Further assuming, without agreeing with the majority, that the trial court's “consultation with counsel” was a courtroom closure, Slert twice advocated an even more “expansive” “courtroom closure” when he asked the trial court to conduct individual voir dire in chambers of 15 prospective jurors with knowledge of his prior trials to keep them from tainting the rest of the venire. See VRP (Jan. 6, 2010) at 3–4; VRP (Jan. 25, 2010) at 11. The trial court promptly rejected this latter proposal, stating, “[W]e're not doing [voir dire] in chambers.” VRP (Jan. 25, 2010) at 12 (emphasis added). Again, this unequivocal refusal to allow juror voir dire in chambers, despite its potential efficacy for avoiding tainting the venire, is strong evidence that the trial court did not allow any in-chambers voir dire in Slert's trial, that it excused the four jurors for administrative or ministerial reasons pretrial and pre-voir dire, and that the trial court fully recognized and balanced Slert's public trial rights with his right to an impartial jury.
B. Paumier
¶ 128 I also cannot agree with the majority's reliance on our split panel's conclusion in Paumier that the United States Supreme Court's decision in Presley v. Georgia, 558 U.S. 209, 130 S.Ct. 721, 175 L.Ed.2d 675 (2010), “sub silentio” overruled our State Supreme Court's decision in Momah such that automatic reversal is required whenever a “ ‘trial court fails to sua sponte consider reasonable alternatives [to closure] and fails to make the appropriate findings.’ ” Majority at 107 (quoting Paumier, 155 Wash.App. at 685, 230 P.3d 212 (citing Presley, 130 S.Ct. at 725)). As both Judge Quinn–Brintnall and I have previously noted in dissents, Presley did not have such a far-reaching holding. Paumier, 155 Wash.App. at 688–90, 230 P.3d 212 (Quinn–Brintnall, J., dissenting); State v. Leyerle, 158 Wash.App. 474, 490, 242 P.3d 921 (2010) (Hunt, J., dissenting). The trial court excluded Presley's uncle from voir dire over Presley's express objection and his uncle's request for “ ‘some accommodation.’ ” Presley, 130 S.Ct. at 722 (internal quotation marks omitted). The Supreme Court concluded that excluding Presley's uncle from voir dire was a courtroom closure that violated Presley's Sixth Amendment right to a public trial. Presley, 130 S.Ct. at 725.
.U.S. Const. amend. VI.
¶ 129 The issue before the Supreme Court was whether Presley's Sixth Amendment right to a public trial extended to voir dire and whether a trial court must consider alternatives to a courtroom closure when a defendant proffers no alternatives for the court to consider. Presley, 130 S.Ct. at 723–24. The Supreme Court did not, however, issue a bright line rule about the appropriate remedy for all courtroom closures, as the majority here implies. Nor did Presley expressly or impliedly overrule the Court's previous holding in Waller v. Georgia, 467 U.S. 39, 50, 104 S.Ct. 2210, 81 L.Ed.2d 31 (1984), in which it had adopted an approach similar to that in Momah and had required a “remedy ... appropriate to the violation” for courtroom closure cases. Therefore, under both Presley and Momah, a “remedy ... appropriate to the violation” for courtroom closure cases, not automatic reversal, is still the standard and all that is required under federal and state law.

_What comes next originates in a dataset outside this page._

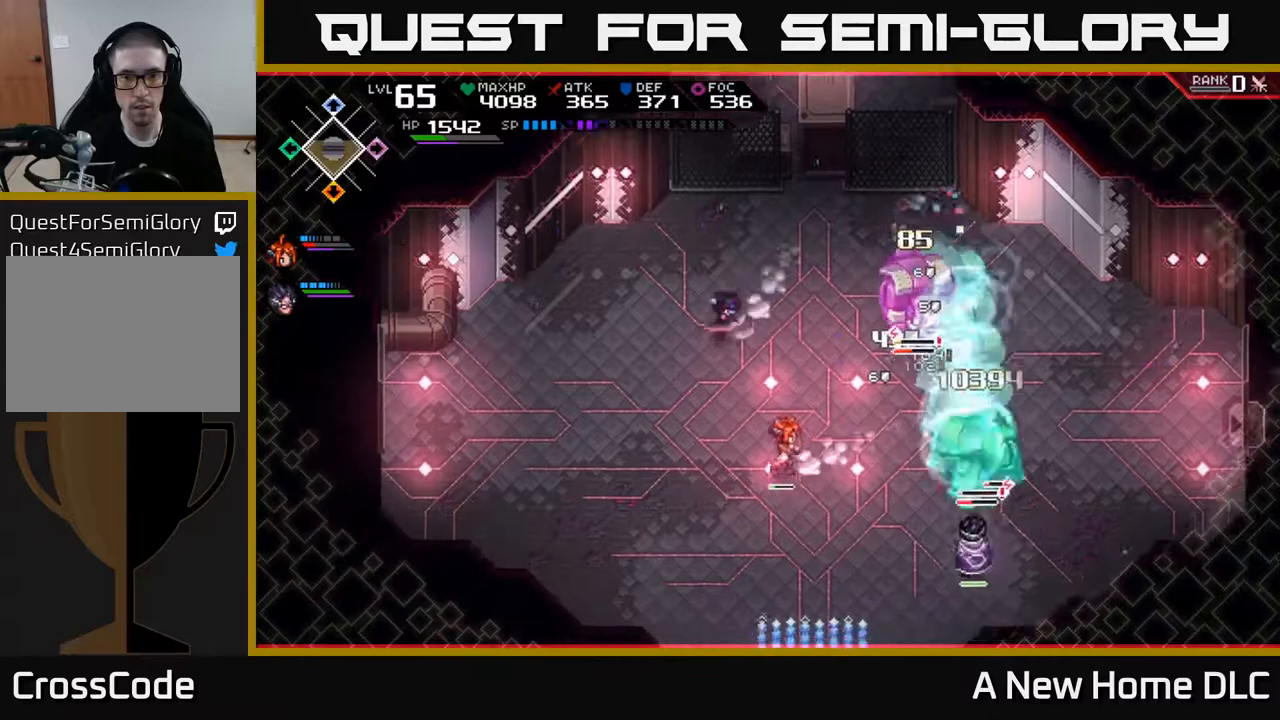
{"buttons": [], "left_stick": "center", "right_stick": "right", "events": [[50, "L1", "up"], [117, "right_stick", "right"], [250, "left_stick", "center"]]}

¶ 130 Furthermore, the United States Supreme Court has frequently admonished both (1) that lower courts should not speculate or conclude that its “more recent cases have, by implication, overruled an earlier precedent ” and (2) that we should follow the case that directly controls, leaving to the Supreme Court the prerogative of overruling its own decisions. Agostini v. Felton, 521 U.S. 203, 237, 117 S.Ct. 1997, 138 L.Ed.2d 391 (1997) (emphasis added). Far from overruling the approach that our Washington Supreme Court took in Momah, Presley further supports the “remedy appropriate to the violation” standard, not automatic reversal. Accordingly, I respectfully disagree with the majority's conclusion that Presley “sub silentio” overruled Momah or that its holding requires the remedy that the majority chooses here.
Majority at 107.
¶ 131 More importantly, as we recently held in Bennett, we should not reverse and remand for a new trial where, as here, the record does not clearly show a violation of Slert's rights. In my view, nothing in the record or the law warrants reversal and remand for a fourth trial 12 years after Slert's original conviction. I would affirm.